PROBLEM.
Look through the data below and output, unchanged, every line from the one holding "14: (154, 42)" through the one holding "8: (14, 297)", inclusive. Skip the pictures.

*** INPUT Section Begins ***

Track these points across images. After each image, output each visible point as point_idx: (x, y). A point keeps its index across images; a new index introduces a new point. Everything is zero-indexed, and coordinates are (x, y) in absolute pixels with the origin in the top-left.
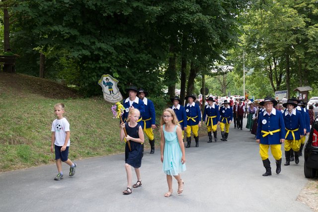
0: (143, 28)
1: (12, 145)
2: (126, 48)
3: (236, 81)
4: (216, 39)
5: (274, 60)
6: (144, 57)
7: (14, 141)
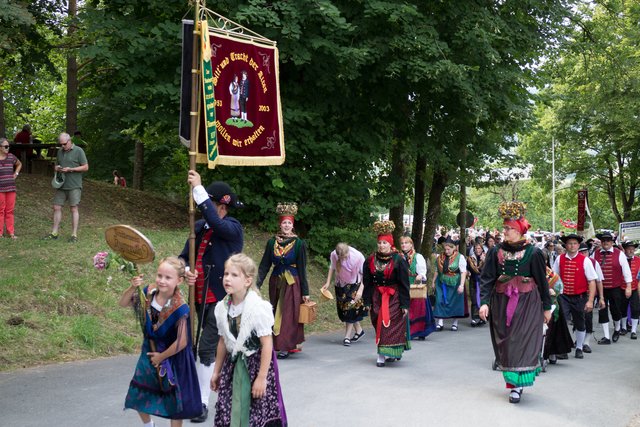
0: (333, 89)
1: (64, 316)
2: (300, 129)
3: (537, 199)
4: (482, 112)
5: (619, 157)
6: (335, 146)
7: (68, 309)
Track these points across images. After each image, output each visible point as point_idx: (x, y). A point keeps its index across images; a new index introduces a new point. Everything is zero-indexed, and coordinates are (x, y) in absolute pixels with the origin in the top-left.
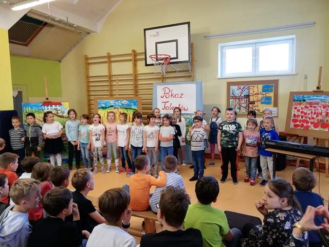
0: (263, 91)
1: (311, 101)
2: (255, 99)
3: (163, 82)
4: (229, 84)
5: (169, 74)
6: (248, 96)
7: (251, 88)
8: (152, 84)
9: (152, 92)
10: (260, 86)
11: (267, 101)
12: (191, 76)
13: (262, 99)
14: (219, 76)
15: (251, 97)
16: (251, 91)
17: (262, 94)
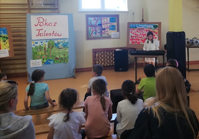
0: (110, 21)
1: (140, 28)
2: (106, 27)
4: (88, 16)
6: (100, 25)
7: (102, 19)
10: (108, 18)
11: (113, 28)
12: (57, 9)
13: (110, 27)
14: (79, 10)
15: (103, 25)
16: (103, 22)
17: (110, 24)
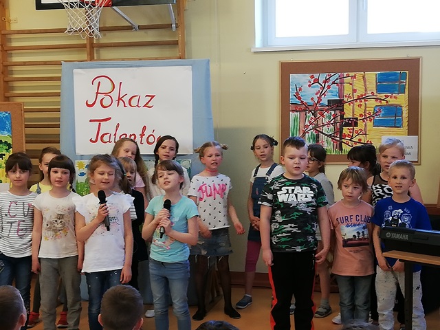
0: (380, 89)
2: (359, 112)
3: (92, 59)
4: (287, 69)
5: (109, 34)
6: (338, 105)
7: (346, 80)
8: (59, 63)
9: (59, 87)
10: (372, 77)
11: (390, 117)
12: (175, 43)
13: (376, 113)
14: (258, 44)
15: (346, 106)
16: (347, 90)
17: (377, 99)
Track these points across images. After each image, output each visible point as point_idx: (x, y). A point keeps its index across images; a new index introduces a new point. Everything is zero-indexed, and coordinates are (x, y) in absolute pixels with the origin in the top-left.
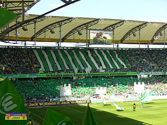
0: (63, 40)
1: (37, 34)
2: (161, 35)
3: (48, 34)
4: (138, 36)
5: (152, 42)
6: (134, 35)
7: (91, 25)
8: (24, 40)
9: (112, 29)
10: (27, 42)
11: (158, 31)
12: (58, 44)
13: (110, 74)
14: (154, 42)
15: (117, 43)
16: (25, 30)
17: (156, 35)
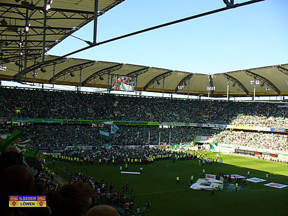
0: (83, 84)
1: (56, 76)
2: (185, 85)
3: (67, 77)
4: (162, 84)
5: (176, 91)
6: (158, 83)
7: (114, 70)
8: (42, 82)
9: (135, 75)
10: (44, 85)
11: (182, 80)
12: (78, 89)
13: (131, 123)
14: (178, 92)
15: (140, 91)
16: (44, 71)
17: (180, 84)
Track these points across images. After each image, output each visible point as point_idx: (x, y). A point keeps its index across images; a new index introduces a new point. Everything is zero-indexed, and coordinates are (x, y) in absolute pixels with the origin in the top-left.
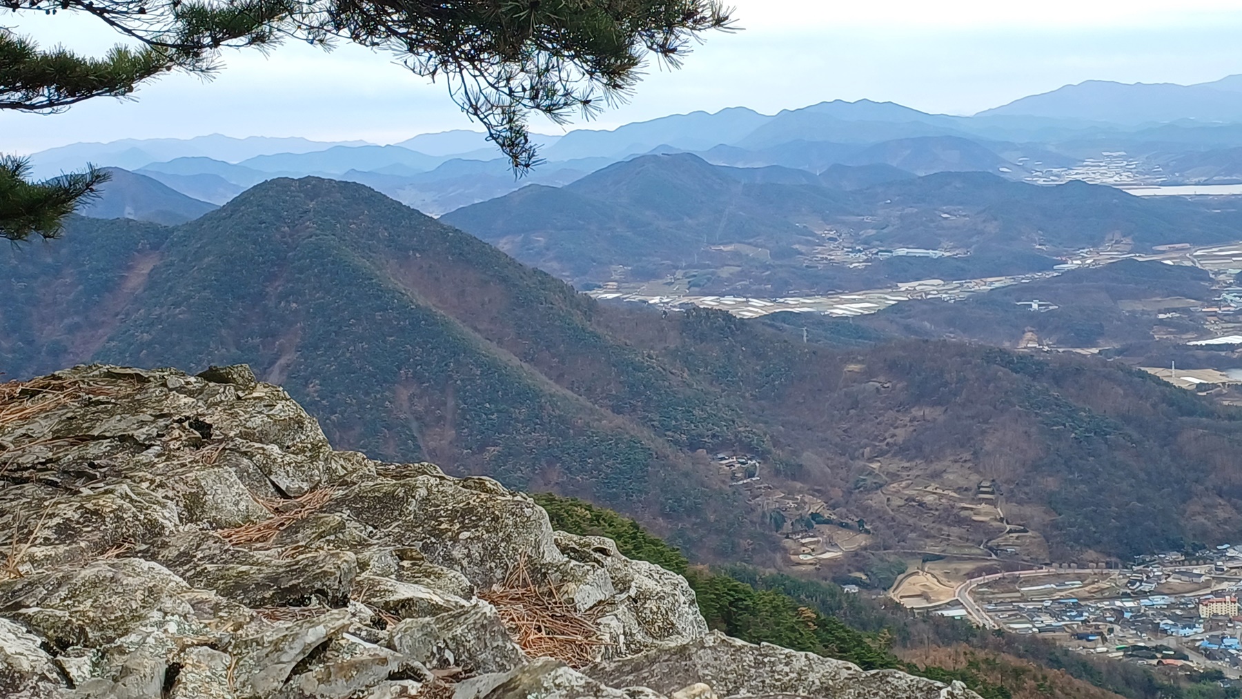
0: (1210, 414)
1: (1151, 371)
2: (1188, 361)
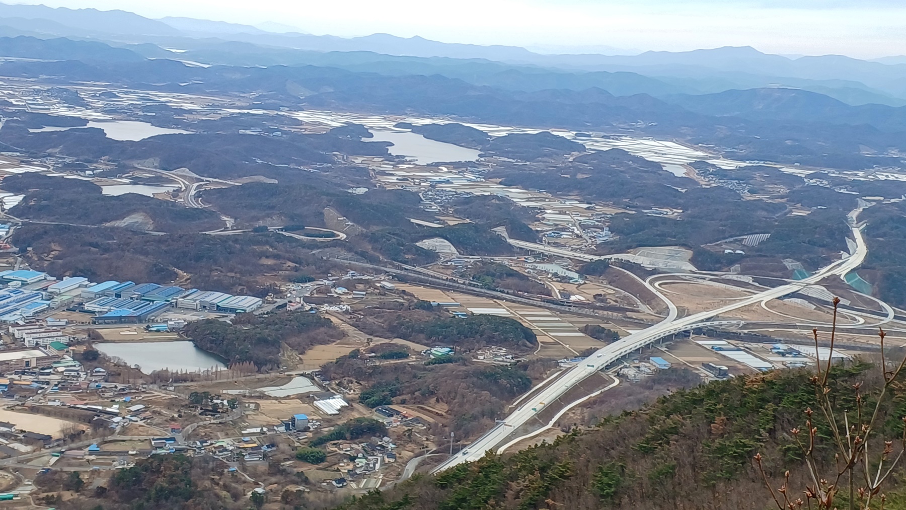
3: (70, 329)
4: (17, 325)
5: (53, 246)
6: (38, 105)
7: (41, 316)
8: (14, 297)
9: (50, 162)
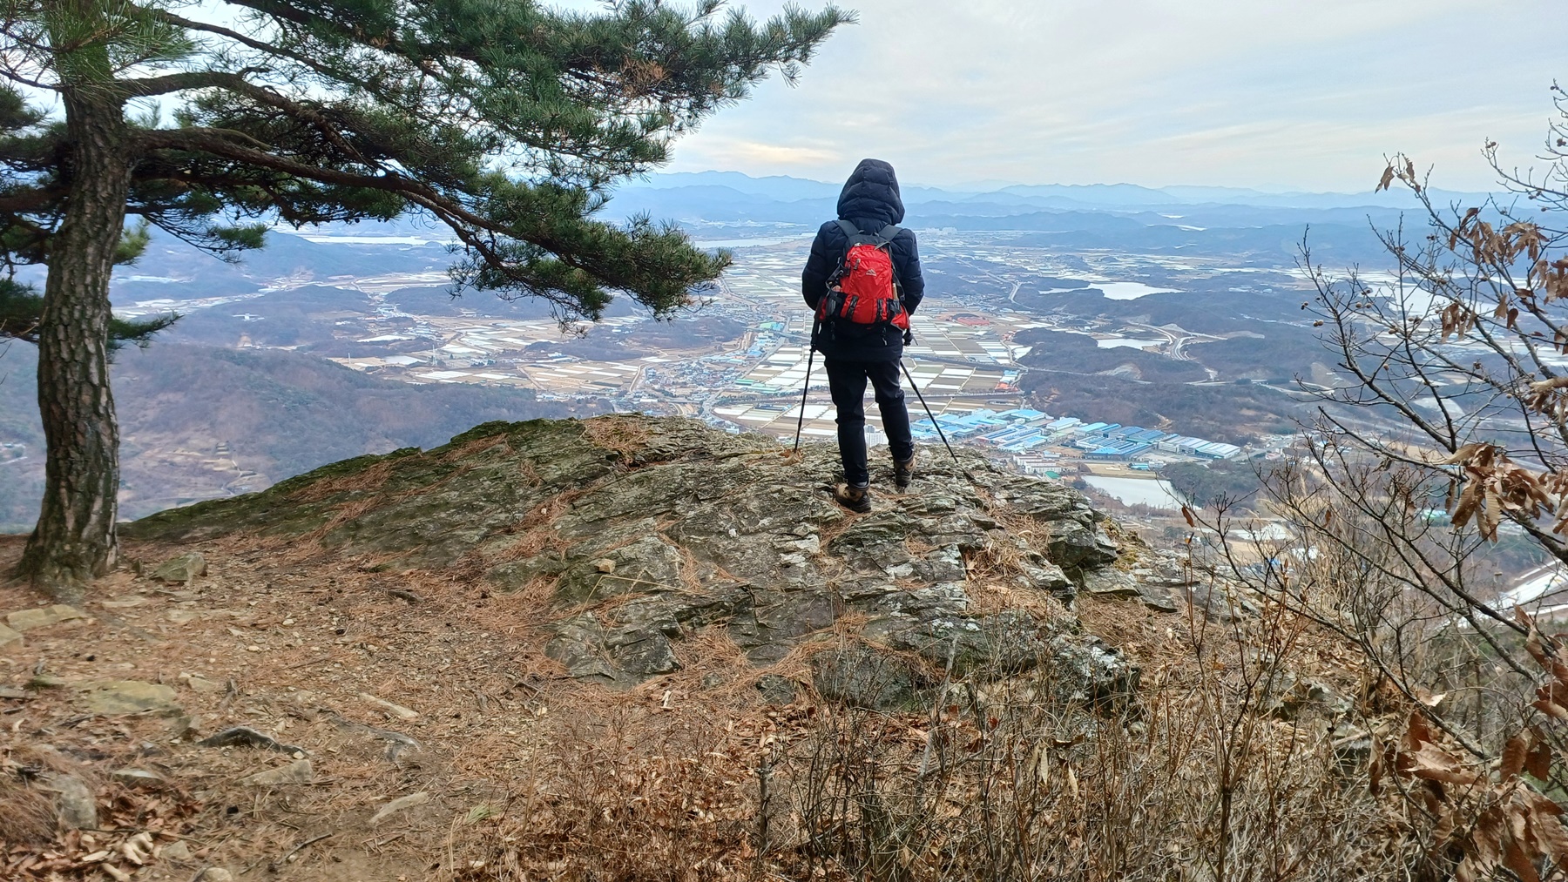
0: (376, 386)
1: (335, 360)
2: (358, 354)
3: (1063, 462)
4: (1020, 454)
5: (1053, 391)
6: (1049, 271)
7: (1040, 449)
8: (1019, 431)
9: (1055, 319)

*** INPUT Section Ends ***

RESPONSE BOX.
14: (154, 42)
15: (117, 43)
16: (25, 30)
17: (156, 35)
0: (83, 84)
1: (56, 76)
2: (185, 85)
3: (67, 77)
4: (162, 84)
5: (176, 91)
6: (158, 83)
7: (114, 70)
8: (42, 82)
9: (135, 75)
10: (44, 85)
11: (182, 80)
12: (78, 89)
13: (131, 123)
14: (178, 92)
15: (140, 91)
16: (44, 71)
17: (180, 84)
Track these points across images. After each image, output each visible point as point_idx: (x, y). A point keeps its index across images; a new index introduces a new point. Everything is zero-indexed, and coordinates are (x, y) in absolute pixels with the origin in the top-left.
0: (1210, 414)
1: (1151, 371)
2: (1188, 361)
3: (70, 329)
4: (17, 325)
5: (53, 246)
6: (38, 105)
7: (41, 316)
8: (14, 297)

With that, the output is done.